Bias-Variance Trade-off

Published in

WiCDS

3 min readJan 25, 2021

BIAS

It is an error that is introduced in model due to oversimplificated of Machine Learning Algorithm that leads to underfitting. A biased dataset does not accurately represent a model’s use case, resulting in skewed outcomes, low accuracy levels, and analytical errors. Bias is how far the predicted values are from the actual values. Bias is know as the difference between the average prediction of our model and the actual or(correct) value. If the average predicted values are far off from the actual values then the bias is high.

VARIANCE

It is the error that is introduced in the model due to complex ML algorithm. Model learns noise from the training dataset and performs badly on test dataset. It can lead to high sensitivity and overfitting .

High Bias Low Variance: Models are consistent but inaccurate on average. High Bias High Variance : Models are inaccurate and also inconsistent on average. Low Bias Low Variance: Models are accurate and consistent on averages.

low variance , high bias = Underfitting

low bias , high variance = Overfitting

low bias ML algorithms : Decision Tree, KNN , SVM

high bias ML algorithms : Linear Regression , Logistic Regression

Algorithm Linear Regression, Decision Tree, Bagging ,Random Forest
Bias High Bias , Low Bias , Low Bias , Low Bias
Variance Less Variance , High Variance ,High Variance , High Variance

Trade -off

It is the Tension between error introduced by bias and variance.

Best fit : Low Variance and Low Bias

Overfitting: Good performance on the training data, poor generliazation to other data. Here the model wants to cover all the points of the x-y plot, A statistical model is said to be overfitted, when we train it with a lot of data

Why is Overfitting called high variance?

If, our model has parameters which gives low error in training data. So if it gets any test data which resembles training data error is going to be low. But when it encounters a test dataset which is not similiar as train set it is going to give a big error. It leads to higher variance.

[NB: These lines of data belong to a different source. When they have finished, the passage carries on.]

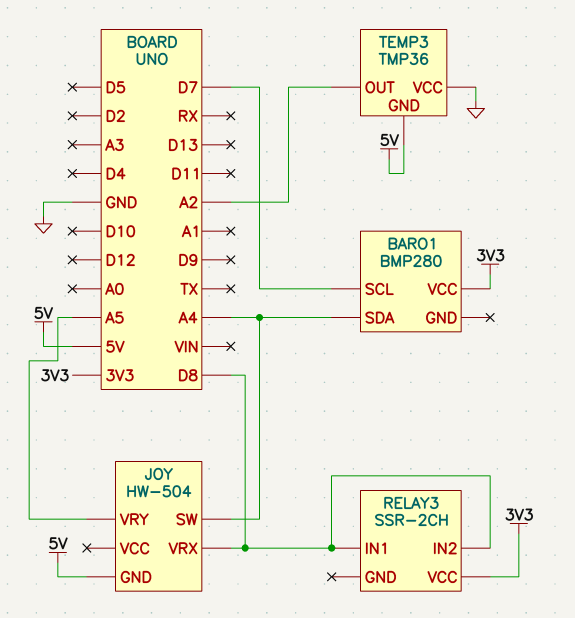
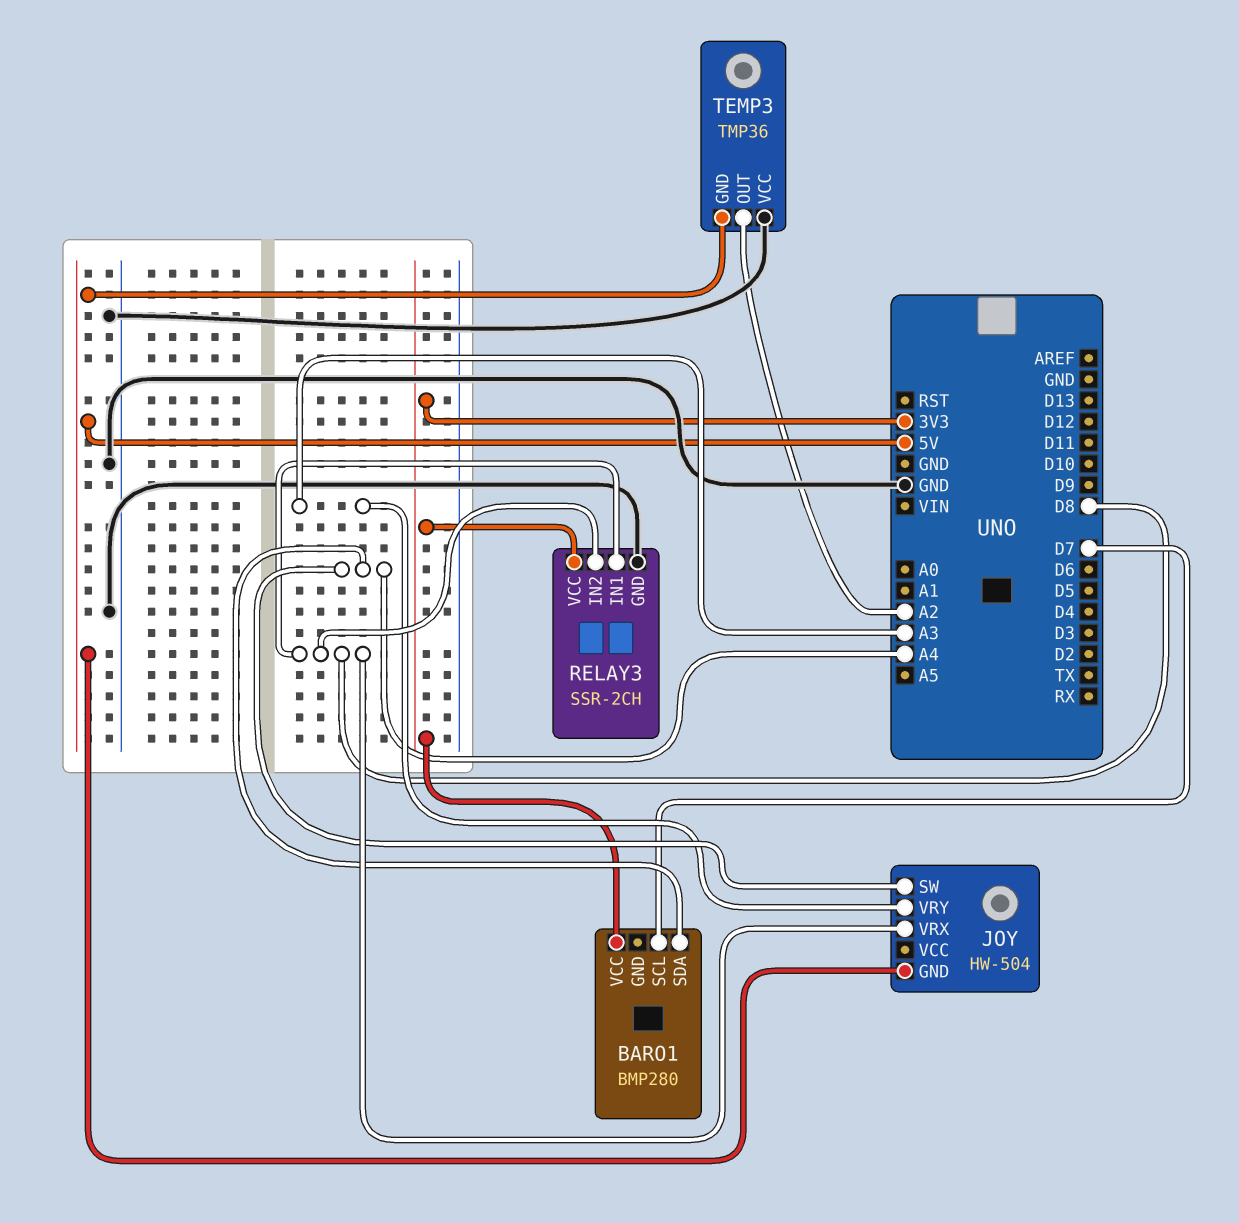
JOY pin VRY: A5 -> A3
RELAY3 pin GND: none -> GND

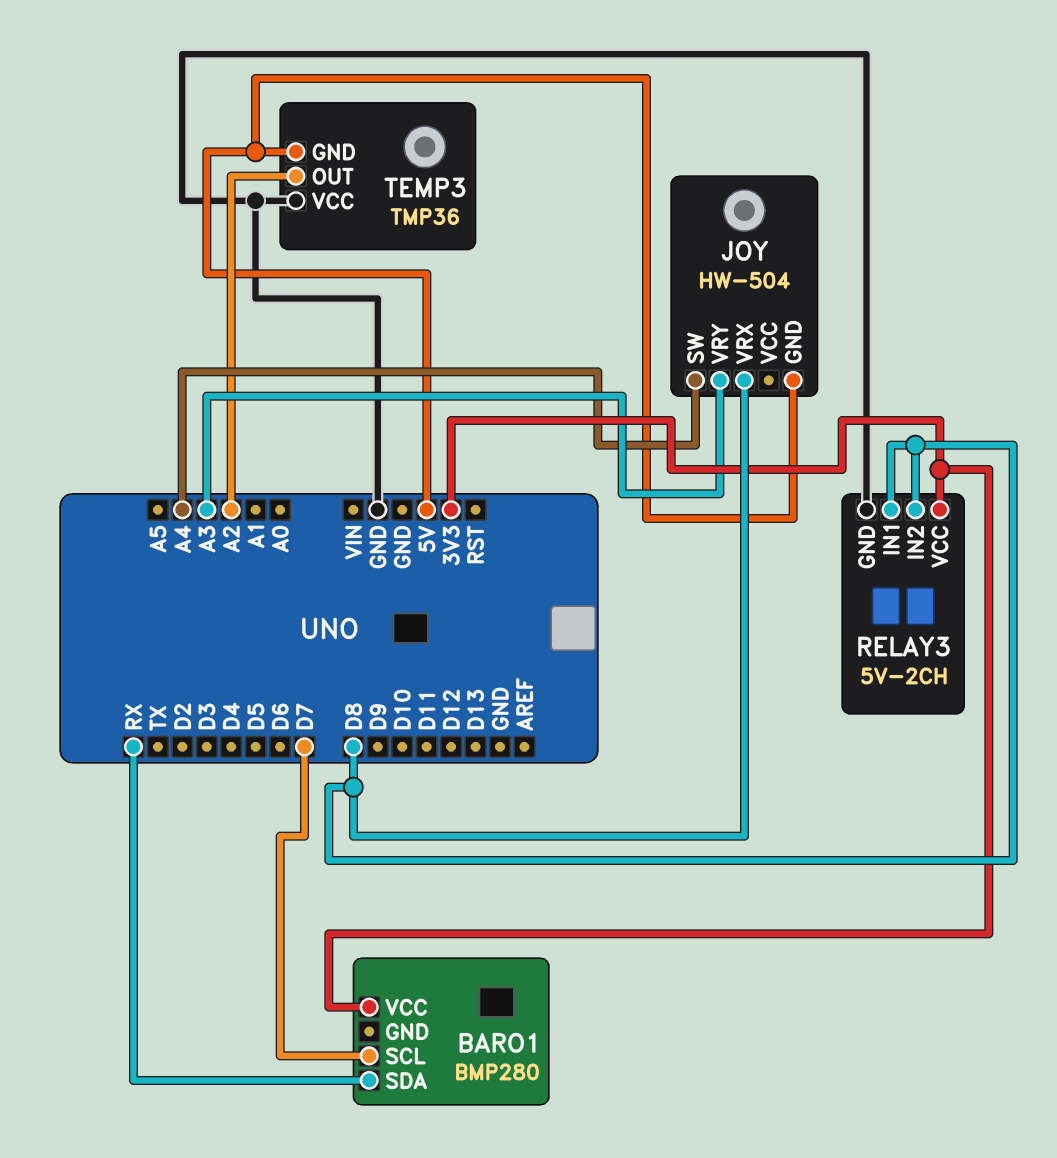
BARO1 pin SDA: A4 -> RX
RELAY3: SSR-2CH -> 5V-2CH

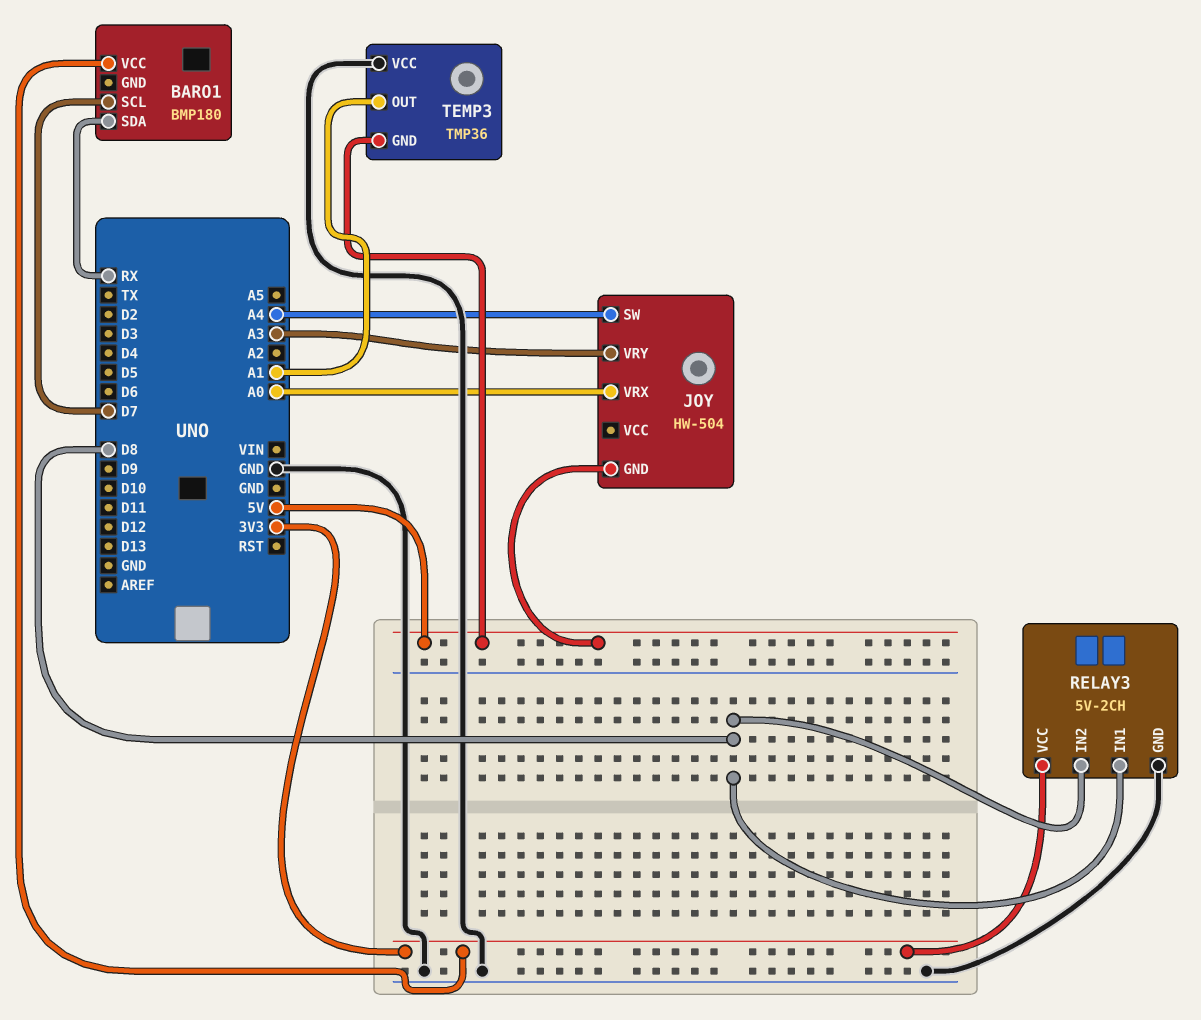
BARO1: BMP280 -> BMP180
JOY pin VRX: D8 -> A0
TEMP3 pin OUT: A2 -> A1

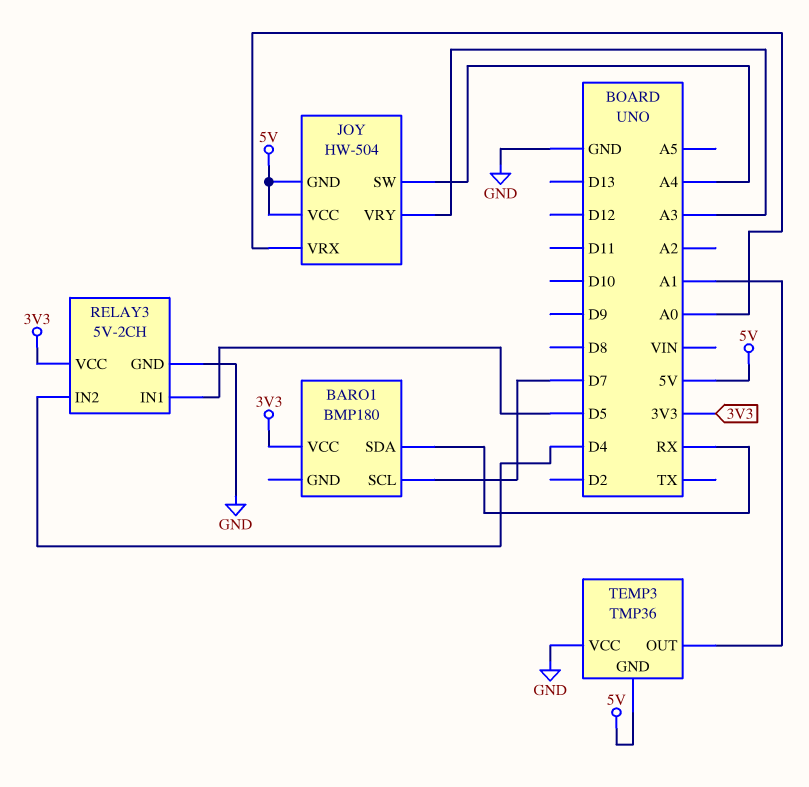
JOY pin VCC: none -> 5V
RELAY3 pin IN1: D8 -> D5
RELAY3 pin IN2: D8 -> D4

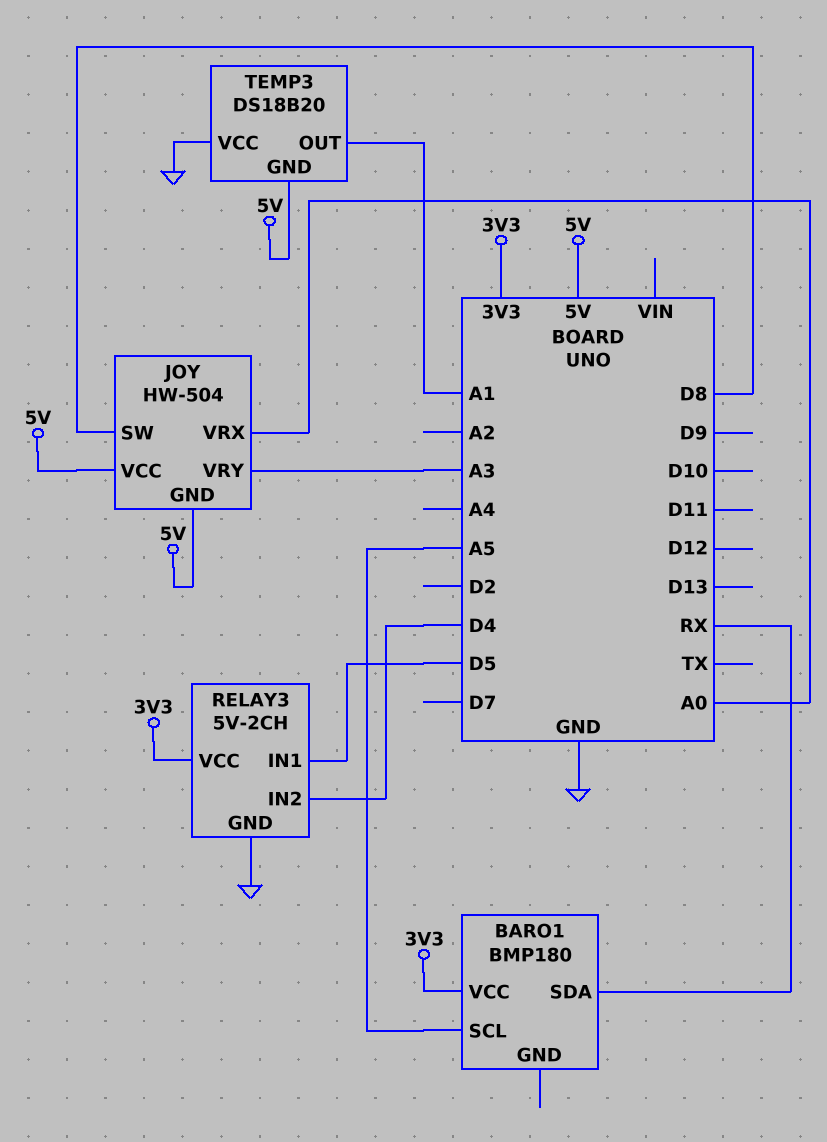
BARO1 pin SCL: D7 -> A5
JOY pin SW: A4 -> D8
TEMP3: TMP36 -> DS18B20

Techniques to reduce overfitting :
1. Increase training data.
2. Reduce model complexity.
3. Ridge Regularization and Lasso Regularization
4. Cross-validations like K-Fold.
5.Keep model simple ,reduce variance by taking account fewer variable and parameter.

Underfitting: Poor performance on the training data and poor generalization to other data. Here only few points will be in the straight line and other will be far in x-y plot. Underfitting destroys the accuracy of our machine learning model. Its occurrence simply means that our model or the algorithm does not fit the data well enough. It usually happens when we have less data to build an accurate model and also when we try to build a linear model with a non-linear data.

Techniques to reduce underfitting :

1. Increase model complexity
2. Increase number of features, performing feature engineering
3. Remove noise from the data.

Noise: It is the irreducible error that a model cannot predict.

WHAT EXACTLY IS BIAS-VARIANCE TRADE-OFF

Goal of any supervised Machine Learning Algorithm is the have low bias and low variance to achieve good prediction performance. If the algorithm is too simple then it may be on high bias and low variance condition and thus is error-prone. If algorithms fit too complex then it may be on high variance and low bias. Well, there is something between both of these conditions, known as Trade-off or Bias Variance Trade-off.